The incredible spending by companies such as OpenAI, Google, and xAI has created a lopsided ecosystem that’s bottom heavy and top light. The LLMs trained by these huge GPU farms are usually also very expensive for inference, the process of entering a prompt and generating a response from large language models that is embedded in every app using AI. It’s as if everyone had 5G smartphones, but using data was too expensive for anyone to watch a TikTok video or surf social media. As a result, excellent LLMs with high inference costs have made it unaffordable to proliferate killer apps.

This lopsided ecosystem of ultra-rich tech moguls battling each other has enriched Nvidia while forcing application developers into a catch-22 of either using a low-cost and low-performance model bound to disappoint users, or face paying exorbitant inference costs and risk going bankrupt.
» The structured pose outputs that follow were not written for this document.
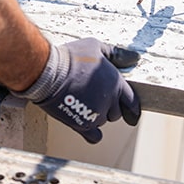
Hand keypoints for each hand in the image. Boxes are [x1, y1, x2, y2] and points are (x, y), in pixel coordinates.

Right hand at [12, 38, 140, 143]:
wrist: (48, 73)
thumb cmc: (71, 57)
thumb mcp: (96, 47)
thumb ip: (117, 54)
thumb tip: (135, 58)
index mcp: (116, 83)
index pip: (132, 101)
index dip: (131, 106)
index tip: (131, 112)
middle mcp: (109, 101)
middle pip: (116, 113)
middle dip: (110, 107)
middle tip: (96, 97)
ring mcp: (96, 114)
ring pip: (103, 121)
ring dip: (98, 116)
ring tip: (84, 103)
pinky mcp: (82, 124)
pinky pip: (94, 136)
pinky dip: (93, 133)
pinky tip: (88, 126)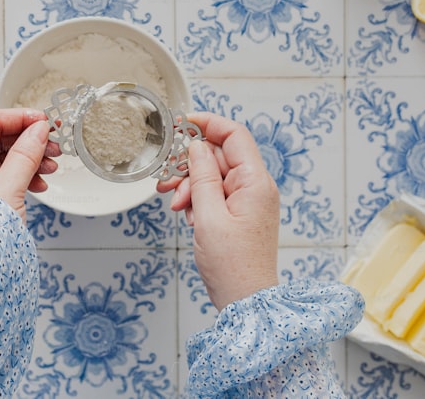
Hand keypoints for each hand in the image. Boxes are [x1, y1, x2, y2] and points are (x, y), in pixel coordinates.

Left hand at [0, 108, 59, 221]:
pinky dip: (27, 175)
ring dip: (32, 158)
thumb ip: (25, 155)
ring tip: (52, 167)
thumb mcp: (8, 188)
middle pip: (0, 139)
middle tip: (54, 145)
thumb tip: (39, 130)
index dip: (19, 118)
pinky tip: (41, 183)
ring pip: (7, 158)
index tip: (43, 121)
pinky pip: (7, 176)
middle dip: (30, 141)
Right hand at [157, 112, 279, 308]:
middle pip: (220, 156)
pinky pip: (217, 193)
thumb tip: (197, 146)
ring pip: (214, 175)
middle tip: (168, 179)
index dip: (208, 124)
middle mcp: (257, 187)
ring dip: (191, 185)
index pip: (234, 134)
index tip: (183, 124)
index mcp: (255, 182)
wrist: (245, 301)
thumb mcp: (208, 216)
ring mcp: (250, 200)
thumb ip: (202, 176)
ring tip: (176, 204)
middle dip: (191, 165)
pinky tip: (190, 216)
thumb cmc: (233, 266)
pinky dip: (199, 200)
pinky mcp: (241, 213)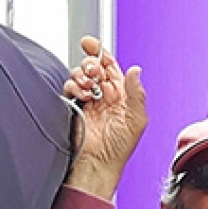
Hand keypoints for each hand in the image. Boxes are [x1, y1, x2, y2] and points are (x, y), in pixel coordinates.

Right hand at [62, 36, 146, 198]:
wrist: (98, 163)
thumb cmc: (119, 149)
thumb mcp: (136, 120)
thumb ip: (137, 93)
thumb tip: (136, 70)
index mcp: (121, 96)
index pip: (111, 67)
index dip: (101, 53)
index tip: (91, 44)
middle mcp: (104, 96)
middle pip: (94, 67)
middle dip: (91, 63)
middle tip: (93, 71)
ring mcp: (89, 101)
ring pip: (80, 75)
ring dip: (82, 74)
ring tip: (89, 86)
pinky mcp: (75, 107)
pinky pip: (70, 87)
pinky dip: (74, 85)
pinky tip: (82, 94)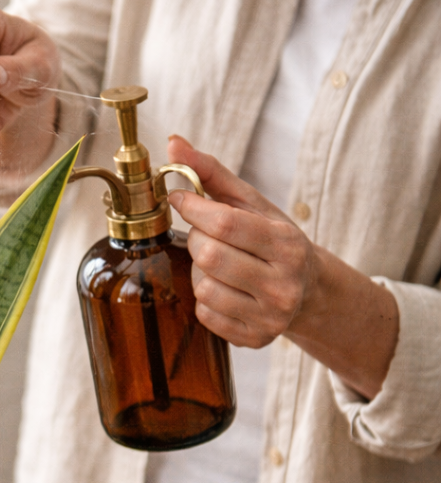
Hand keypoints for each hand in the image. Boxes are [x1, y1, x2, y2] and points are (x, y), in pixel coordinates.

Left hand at [165, 136, 315, 348]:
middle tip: (205, 234)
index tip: (179, 198)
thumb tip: (173, 143)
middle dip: (196, 239)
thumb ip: (212, 173)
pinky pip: (205, 314)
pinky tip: (225, 288)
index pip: (224, 223)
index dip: (193, 207)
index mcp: (286, 245)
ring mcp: (269, 317)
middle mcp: (282, 284)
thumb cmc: (273, 241)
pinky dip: (205, 297)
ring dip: (198, 271)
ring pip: (202, 287)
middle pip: (208, 256)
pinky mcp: (253, 339)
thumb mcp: (253, 204)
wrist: (310, 292)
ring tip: (219, 263)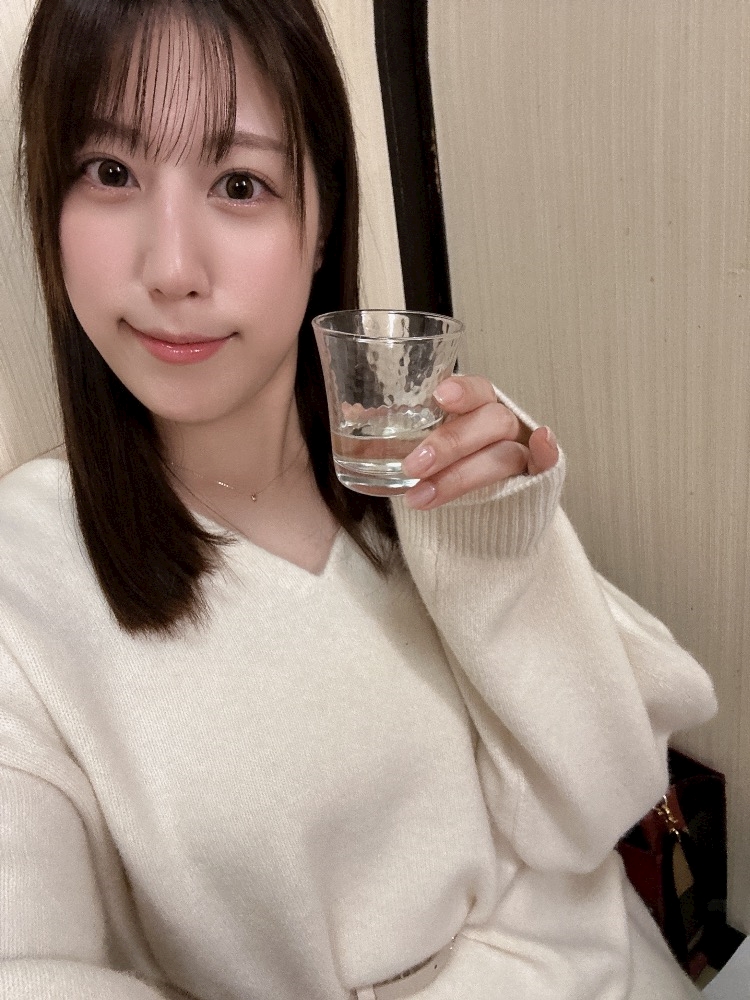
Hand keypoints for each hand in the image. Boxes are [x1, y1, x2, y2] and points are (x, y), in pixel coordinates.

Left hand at [401, 375, 558, 508]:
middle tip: (412, 466)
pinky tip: (542, 444)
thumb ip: (398, 431)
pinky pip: (548, 465)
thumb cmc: (446, 470)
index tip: (438, 398)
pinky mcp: (534, 483)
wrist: (480, 515)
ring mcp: (521, 453)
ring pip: (502, 455)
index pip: (476, 390)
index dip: (461, 390)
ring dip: (462, 476)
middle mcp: (503, 425)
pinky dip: (548, 453)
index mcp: (477, 408)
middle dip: (449, 444)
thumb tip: (352, 416)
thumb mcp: (420, 444)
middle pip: (489, 422)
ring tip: (419, 498)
In 2025, a new approach will emerge that can change all that. This will return to what we’ve learned from previous technology revolutions, such as the PC era of Intel and Windows or the mobile era of Qualcomm and Android, where Moore’s law improved PCs and apps, and lower bandwidth cost improved mobile phones and apps year after year.
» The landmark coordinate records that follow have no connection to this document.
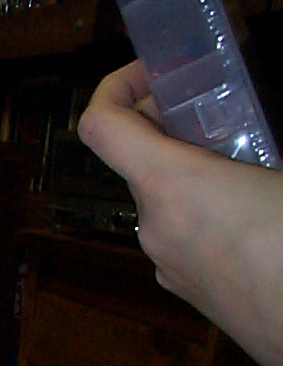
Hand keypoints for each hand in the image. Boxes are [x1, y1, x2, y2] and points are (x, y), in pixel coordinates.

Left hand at [78, 60, 282, 365]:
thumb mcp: (281, 176)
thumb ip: (261, 145)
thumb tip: (258, 148)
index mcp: (171, 186)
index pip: (100, 126)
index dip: (115, 87)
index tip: (155, 74)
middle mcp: (154, 226)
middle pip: (141, 163)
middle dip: (178, 130)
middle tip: (229, 113)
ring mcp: (167, 265)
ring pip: (168, 202)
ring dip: (199, 174)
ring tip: (256, 166)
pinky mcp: (189, 291)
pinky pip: (186, 237)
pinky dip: (208, 213)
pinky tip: (259, 217)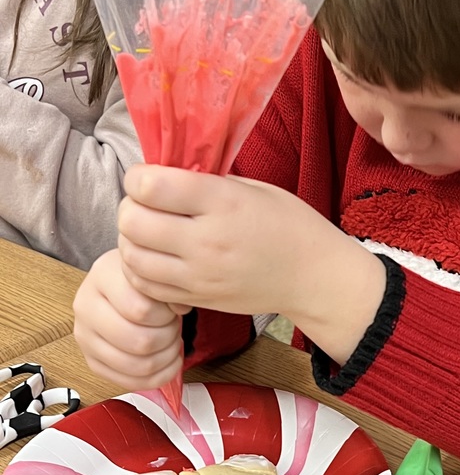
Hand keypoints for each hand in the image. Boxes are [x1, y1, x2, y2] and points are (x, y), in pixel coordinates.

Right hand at [73, 249, 188, 389]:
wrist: (120, 283)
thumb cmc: (140, 278)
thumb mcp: (155, 270)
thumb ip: (169, 286)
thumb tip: (180, 308)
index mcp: (102, 276)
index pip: (141, 310)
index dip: (166, 315)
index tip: (173, 308)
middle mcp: (86, 307)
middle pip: (139, 341)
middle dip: (168, 337)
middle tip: (173, 327)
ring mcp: (85, 337)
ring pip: (135, 365)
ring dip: (165, 358)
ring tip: (170, 342)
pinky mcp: (92, 360)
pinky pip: (128, 382)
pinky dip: (157, 377)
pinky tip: (169, 362)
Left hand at [117, 164, 385, 362]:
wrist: (314, 277)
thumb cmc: (288, 223)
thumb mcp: (252, 188)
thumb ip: (204, 182)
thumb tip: (159, 175)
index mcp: (223, 202)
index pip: (150, 186)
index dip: (138, 177)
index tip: (148, 177)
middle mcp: (207, 241)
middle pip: (133, 222)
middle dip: (130, 207)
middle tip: (146, 205)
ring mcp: (200, 275)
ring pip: (132, 256)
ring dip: (131, 240)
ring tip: (149, 232)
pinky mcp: (198, 298)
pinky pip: (146, 286)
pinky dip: (141, 269)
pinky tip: (156, 258)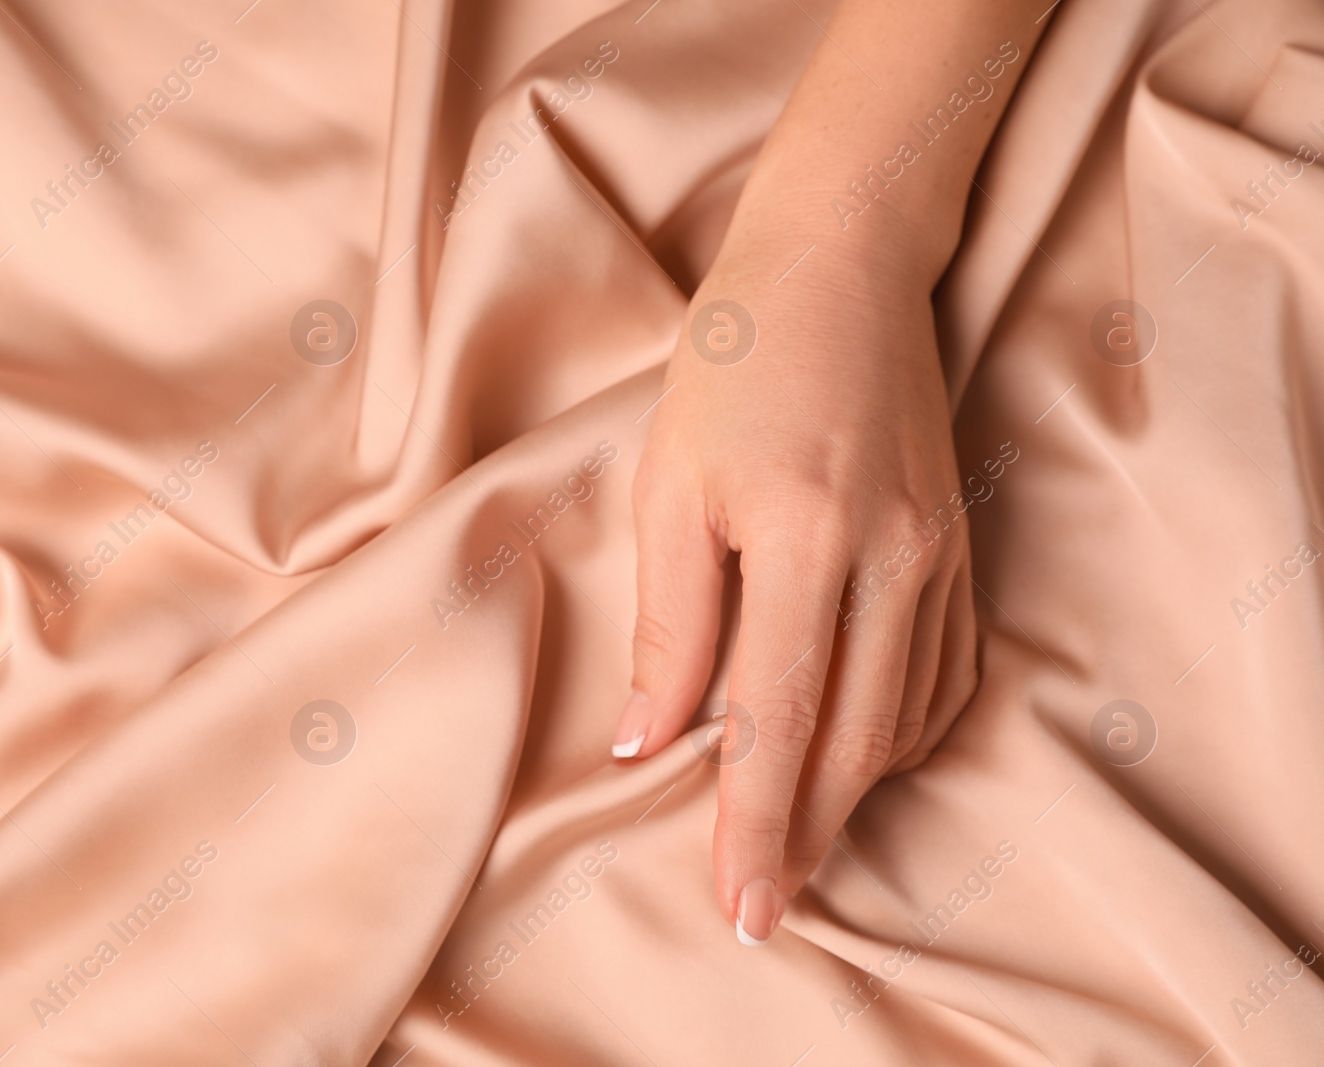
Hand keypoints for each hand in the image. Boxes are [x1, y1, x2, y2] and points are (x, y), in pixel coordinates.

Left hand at [614, 235, 977, 944]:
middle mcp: (892, 560)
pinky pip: (944, 671)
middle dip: (808, 834)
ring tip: (800, 840)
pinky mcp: (958, 545)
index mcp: (806, 543)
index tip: (743, 904)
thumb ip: (672, 621)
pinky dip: (903, 731)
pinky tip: (863, 753)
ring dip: (853, 792)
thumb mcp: (671, 485)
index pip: (778, 722)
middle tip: (768, 901)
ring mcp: (939, 554)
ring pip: (905, 717)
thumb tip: (651, 739)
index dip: (757, 825)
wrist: (839, 267)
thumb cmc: (733, 364)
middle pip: (854, 741)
But what about the high inference cost? A new law for AI inference is just around the corner. The cost of inference has fallen by a factor of 10 per year, pushed down by new AI algorithms, inference technologies, and better chips at lower prices.
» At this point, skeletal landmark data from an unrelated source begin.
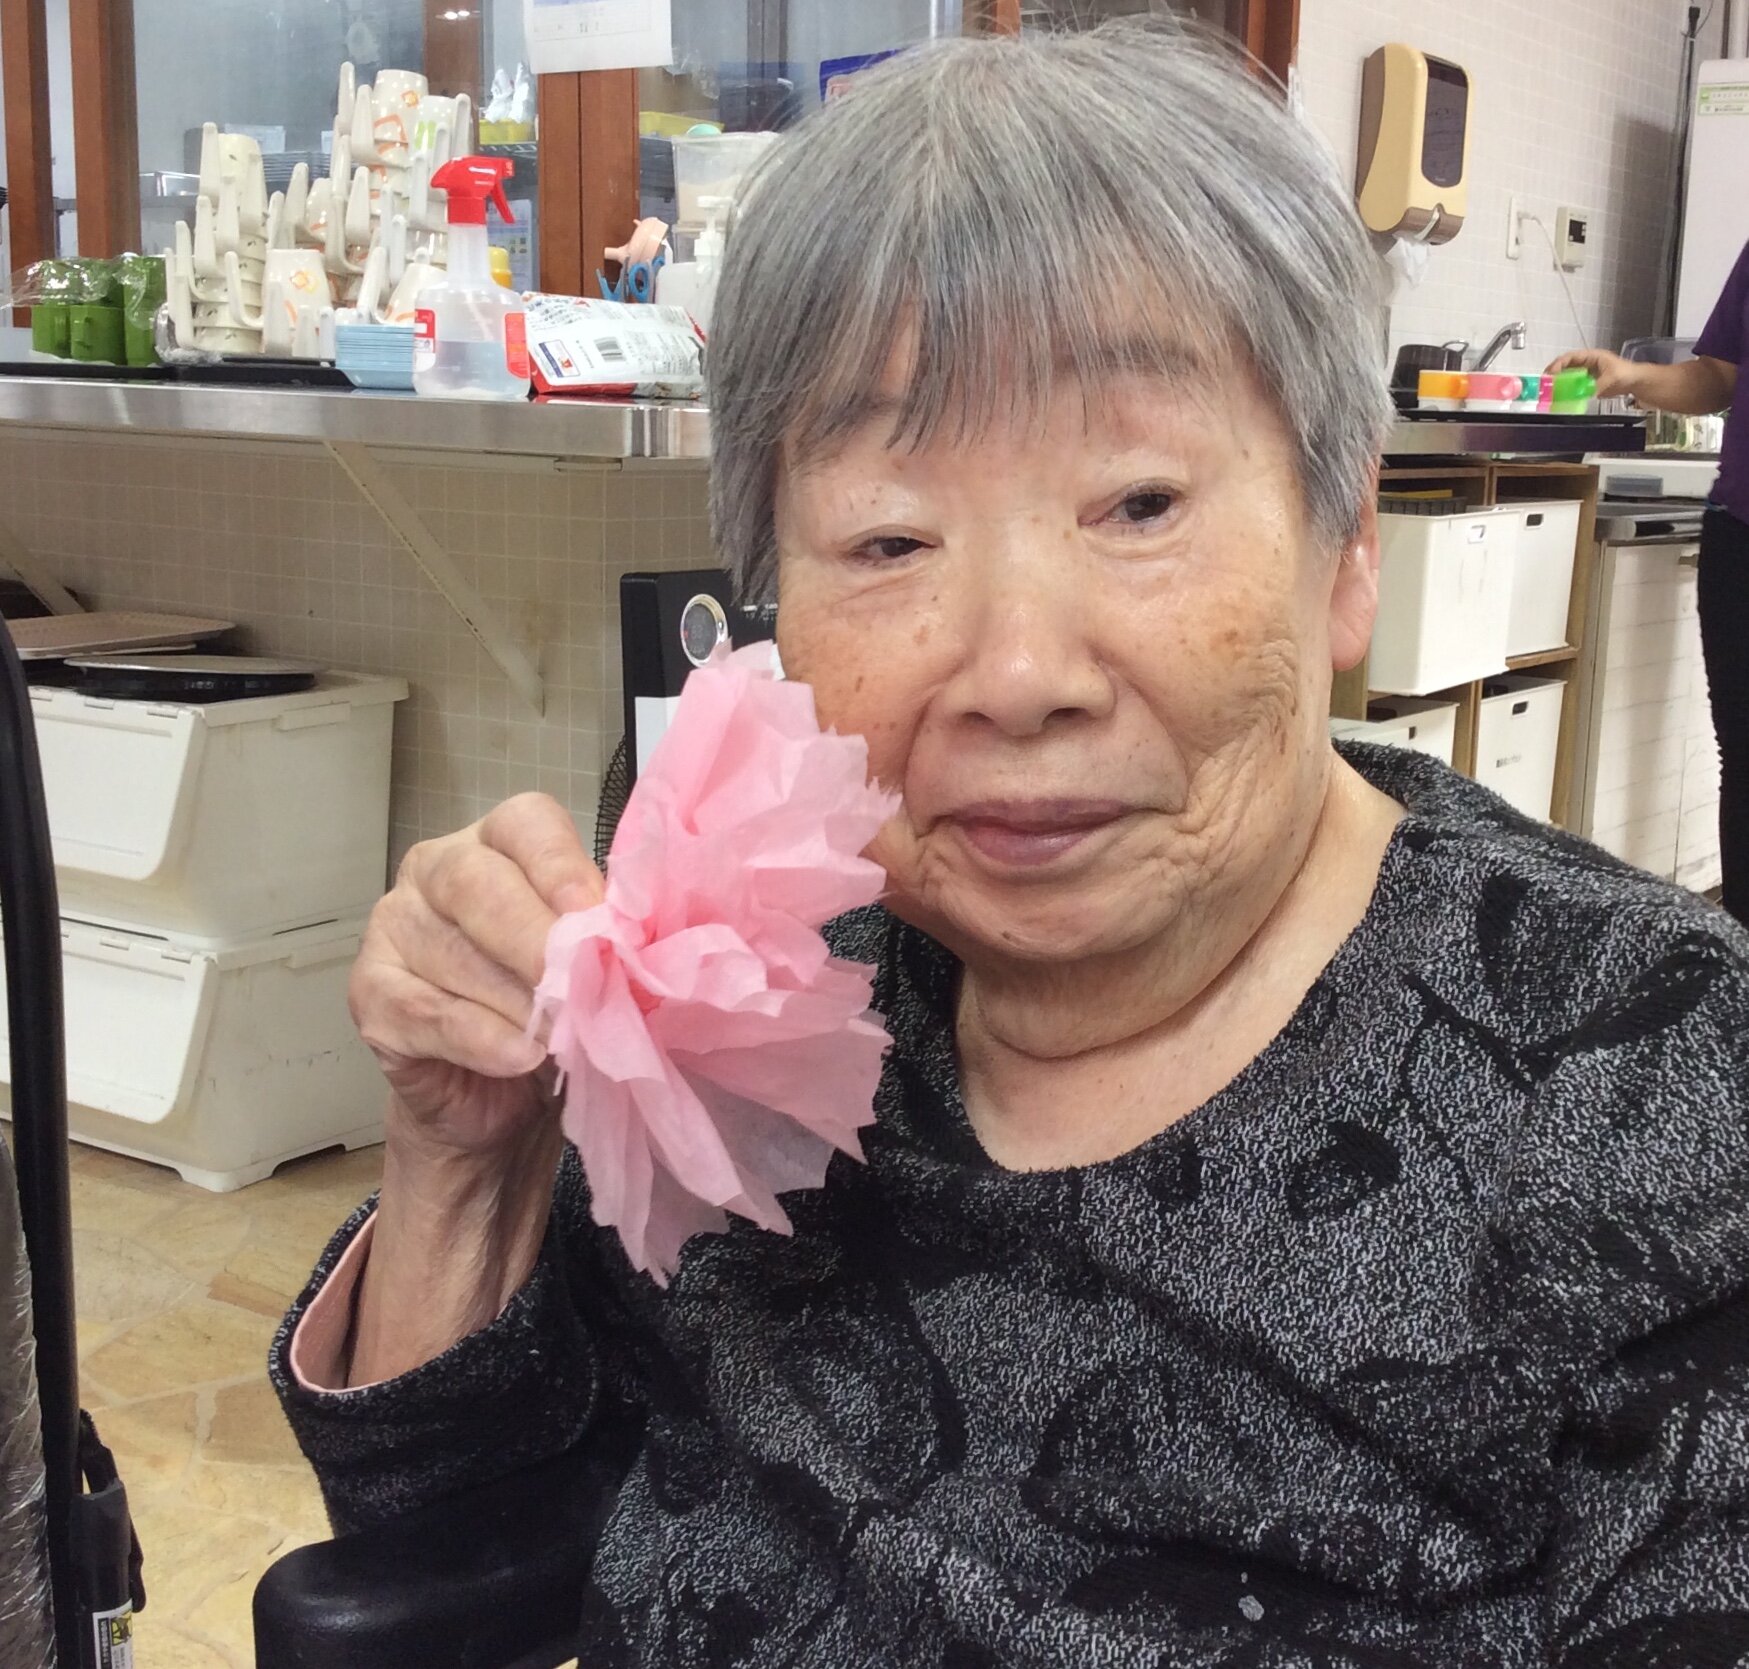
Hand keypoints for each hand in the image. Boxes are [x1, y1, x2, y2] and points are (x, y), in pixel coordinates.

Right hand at [350, 792, 602, 1169]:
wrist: (502, 1100)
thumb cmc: (550, 1011)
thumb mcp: (586, 964)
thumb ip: (596, 938)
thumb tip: (621, 940)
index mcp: (498, 844)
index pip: (525, 826)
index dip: (561, 867)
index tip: (596, 915)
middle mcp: (435, 870)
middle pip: (477, 884)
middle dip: (536, 939)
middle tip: (582, 985)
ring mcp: (393, 927)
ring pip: (452, 952)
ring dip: (519, 1001)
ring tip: (566, 1036)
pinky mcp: (369, 992)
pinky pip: (425, 1010)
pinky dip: (481, 1038)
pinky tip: (521, 1056)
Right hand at [1545, 348, 1642, 400]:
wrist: (1637, 381)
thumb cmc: (1627, 374)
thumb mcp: (1610, 381)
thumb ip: (1596, 388)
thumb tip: (1584, 395)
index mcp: (1593, 357)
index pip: (1571, 357)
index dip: (1559, 364)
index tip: (1551, 374)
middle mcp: (1588, 363)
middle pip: (1566, 365)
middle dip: (1554, 372)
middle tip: (1545, 382)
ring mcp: (1588, 372)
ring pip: (1568, 374)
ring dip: (1559, 381)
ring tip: (1550, 389)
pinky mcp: (1588, 381)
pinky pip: (1574, 384)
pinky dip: (1566, 388)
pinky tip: (1562, 395)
As a reference point, if a third-party developer used OpenAI’s top-of-the-line models to build AI search, in May 2023 the cost would be about $10 per query, while Google’s non-Gen-AI search costs $0.01, a 1,000x difference. But by May 2024, the price of OpenAI’s top model came down to about $1 per query. At this unprecedented 10x-per-year price drop, application developers will be able to use ever higher-quality and lower-cost models, leading to a proliferation of AI apps in the next two years.

I believe this will drive a different way to build an LLM company. Rather than focusing on the AGI arms race, founders will start to focus on building models that are almost as good as the top LLMs, but lightweight and thus ultra-fast and ultra-cheap. These models and apps, purpose-built for commercial applications using leaner models and innovative architecture, will cost a fraction to train and achieve levels of performance good enough for consumers and enterprises. This approach will not lead to a Nobel Prize–winning AI, but will be the catalyst to proliferating AI apps, leading to a healthy AI ecosystem.

For instance, I’m backing a team that’s jointly building a model, an inference engine, and an app all at the same time. Rhymes.ai, a Silicon Valley–based AI startup, trained a model almost as good as the best from OpenAI for $3 million, compared to the more than $100 million that Sam Altman said it cost to train OpenAI’s GPT-4. The inference cost of this model applied to an AI search app such as BeaGo is only $0.03 per query, only 3 percent of GPT-4’s price. And the team also built and launched an AI search app with just five engineers working for two months.

How was that accomplished? Vertical and deep integration that optimized inference, model, and application development holistically.

On the path of AI progression, we have all witnessed the power of LLM as a revolutionary technology. I am a firm believer that generative AI will disrupt the way we learn, work, live, and do business. The ecosystem must work together to get over the cost hurdle and adjust the formula, achieving equilibrium to make AI really work for our society.